In 2009, we merged our both entities – RadioCity.in and PlanetRadiocity.com into one music portal. We are very active and keen on taking the Radio City brand forward on digital. In terms of the portal, one immediate thing that comes to mind is ‘Freedom Hour’. It was an extension from terrestrial to digital. It was later aired on terrestrial as ‘Freedom Hour’. We are extending that platform to independent artists on the mainstream channel. We use a lot of inventory and our promos on air. Thus, we use our terrestrial medium to promote our digital property and vice versa.

Q. Radio already has a small share in the marketing mix, what is advertisers’ approach to online radio?

Online radio has a tiny share in the marketing pie. We had initial resistance from planners and clients. But this is ‘the’ medium, it is where people are converging, a space where people are coming and engaging. Thus, people are realising the importance of the medium. The spends on Internet are growing year on year. When you notice within that space how the money is spend, you will notice that there is a lot of experimentation that is happening.

I would say that even how we are selling is slightly different, because for us it becomes another radio station. We already have 20 stations and our online portal becomes the 21st station. Our sales people are also able to sell it like that. I won’t say it is easy to sell, but I would say gradually people are taking note of it.

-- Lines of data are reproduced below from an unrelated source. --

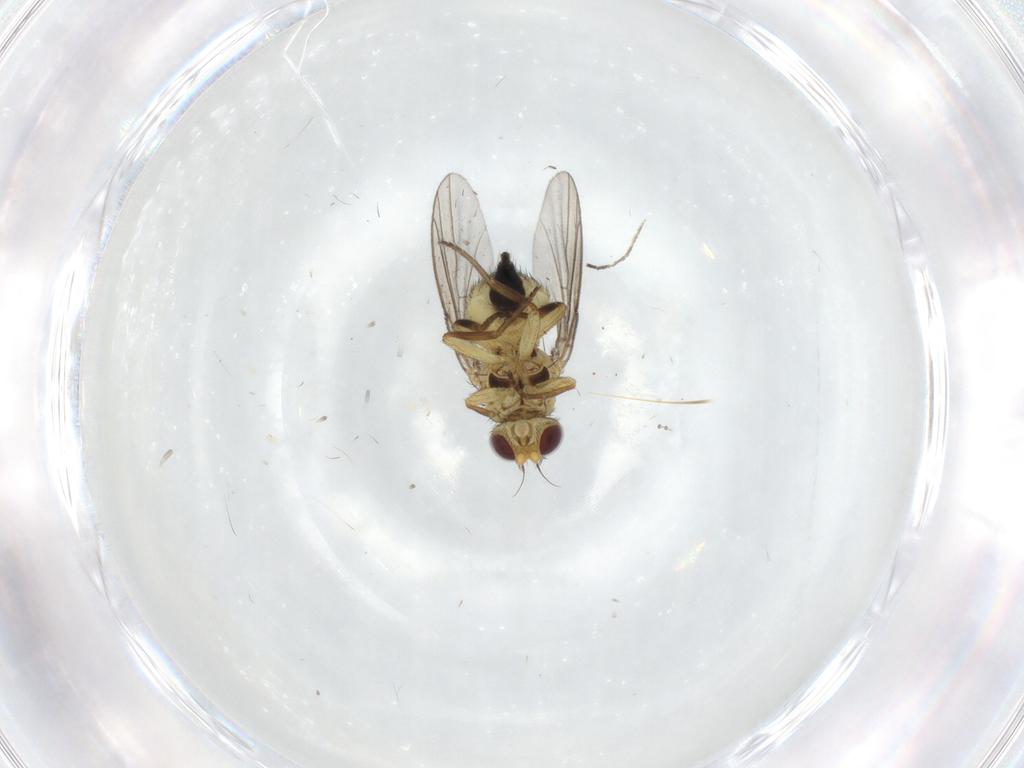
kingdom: Animalia
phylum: Arthropoda
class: Insecta
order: Diptera
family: Agromyzidae
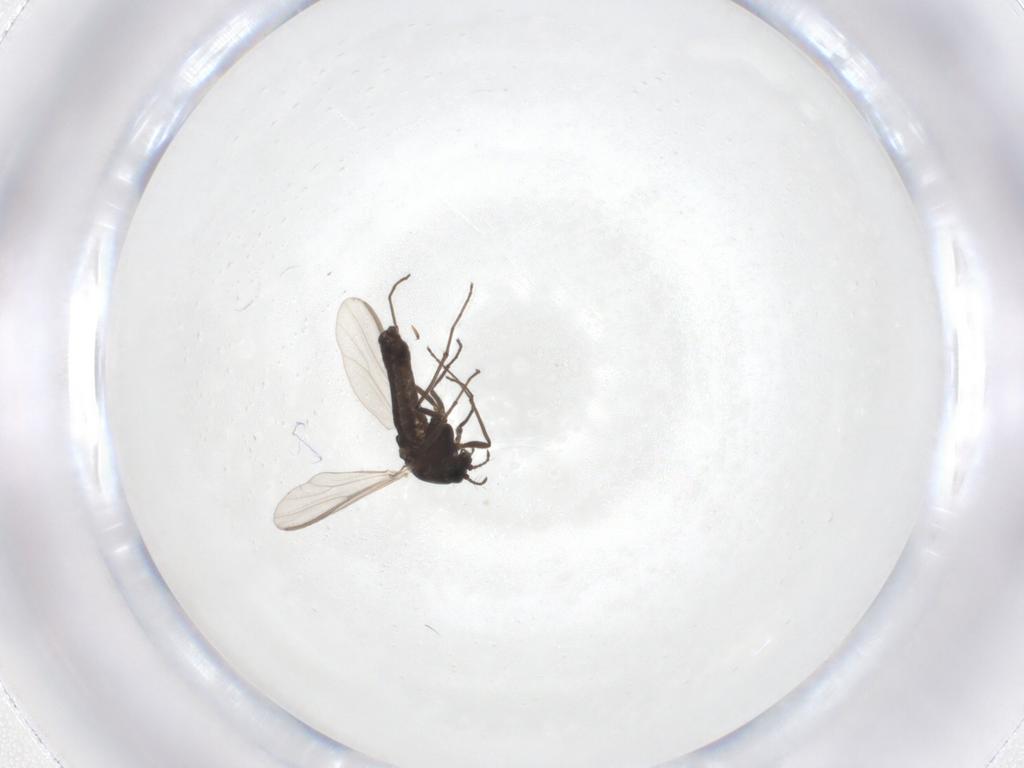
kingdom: Animalia
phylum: Arthropoda
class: Insecta
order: Diptera
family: Chironomidae
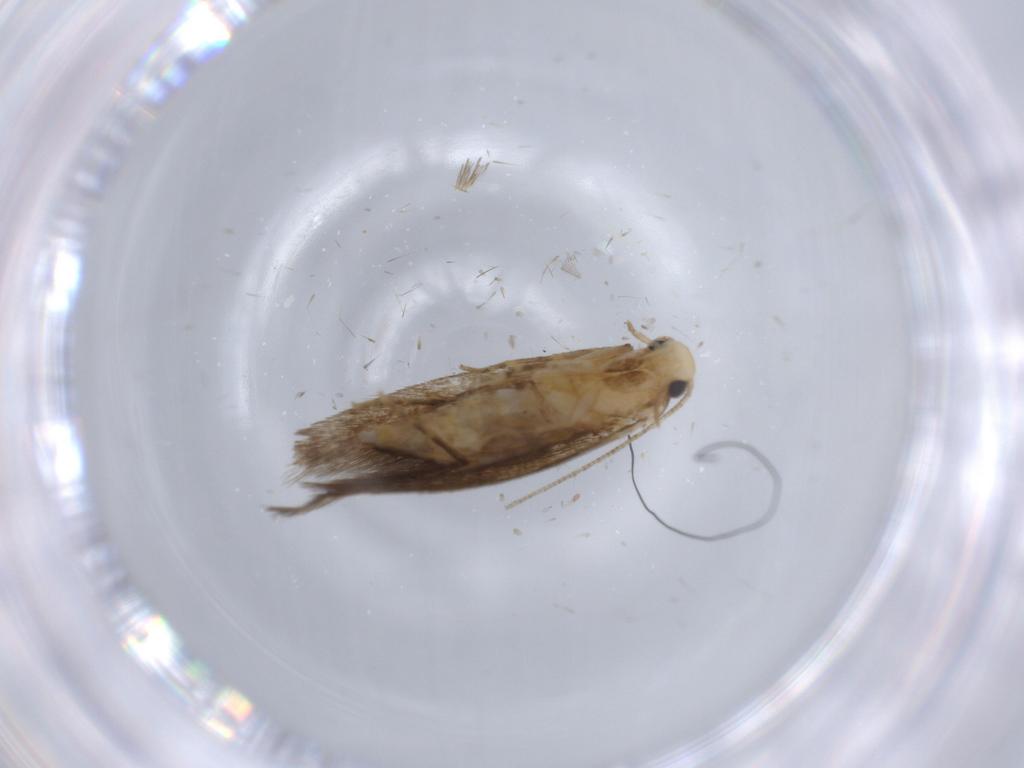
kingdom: Animalia
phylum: Arthropoda
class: Insecta
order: Lepidoptera
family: Tineidae
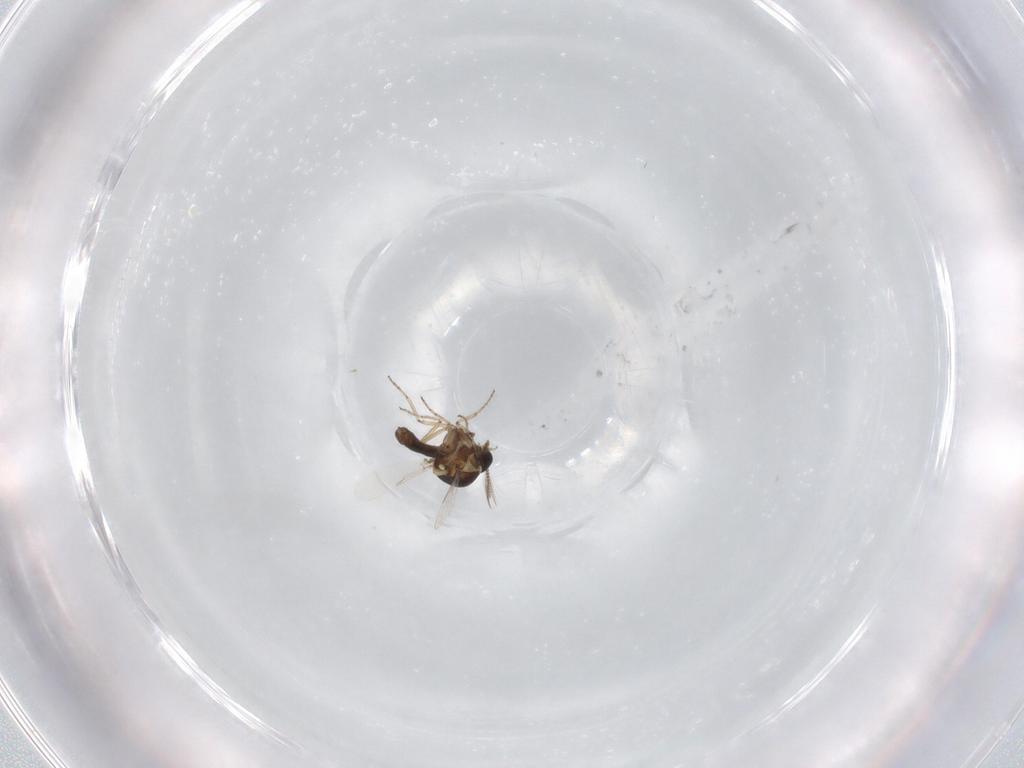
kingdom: Animalia
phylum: Arthropoda
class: Insecta
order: Diptera
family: Ceratopogonidae
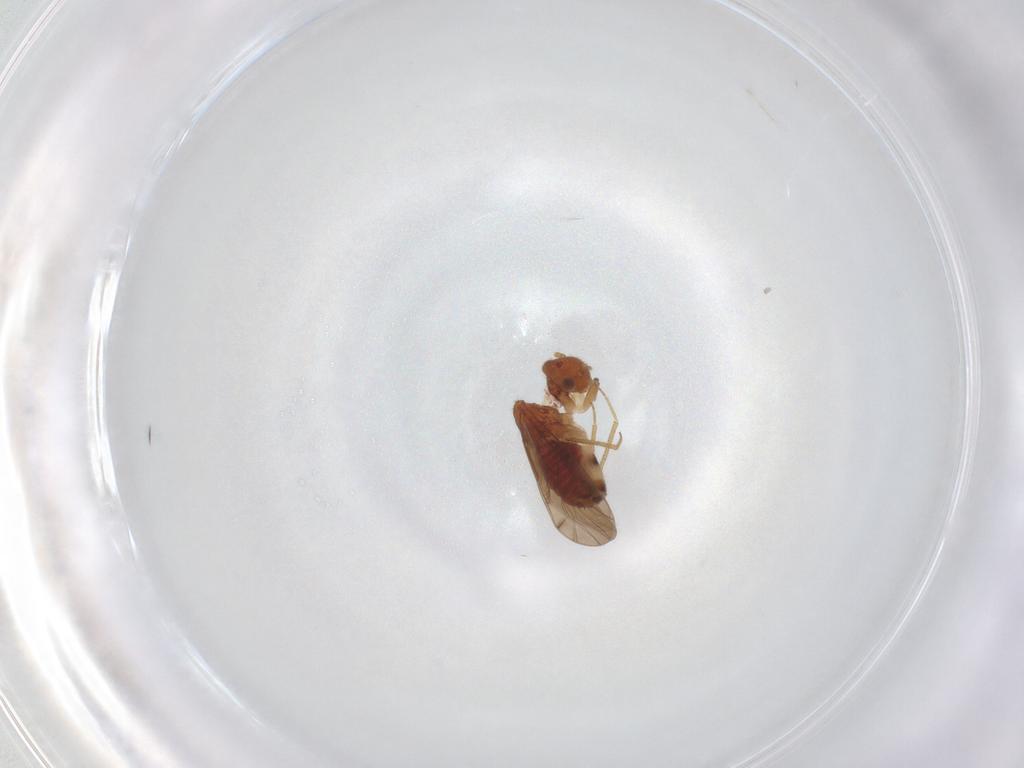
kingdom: Animalia
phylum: Arthropoda
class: Insecta
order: Psocodea
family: Ectopsocidae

Most of our advertisers are coming from terrestrial advertising, such as Vodafone, Kent RO, Benadryl, TVS and so on.

Q. Where do you see web radio five years from now?

Five years from now, web radio will be at the centre-stage of any kind of media online. All media today are converging on the Internet, a lot of people are consuming music and radio on digital. Today we see people accessing radio apps on their cell phones, we see a lot of people tuning in to digital radio at their work places. It is a very dynamic space and the way people are consuming media has changed a lot. Today, television consumers watch content online; I see the same happening for radio.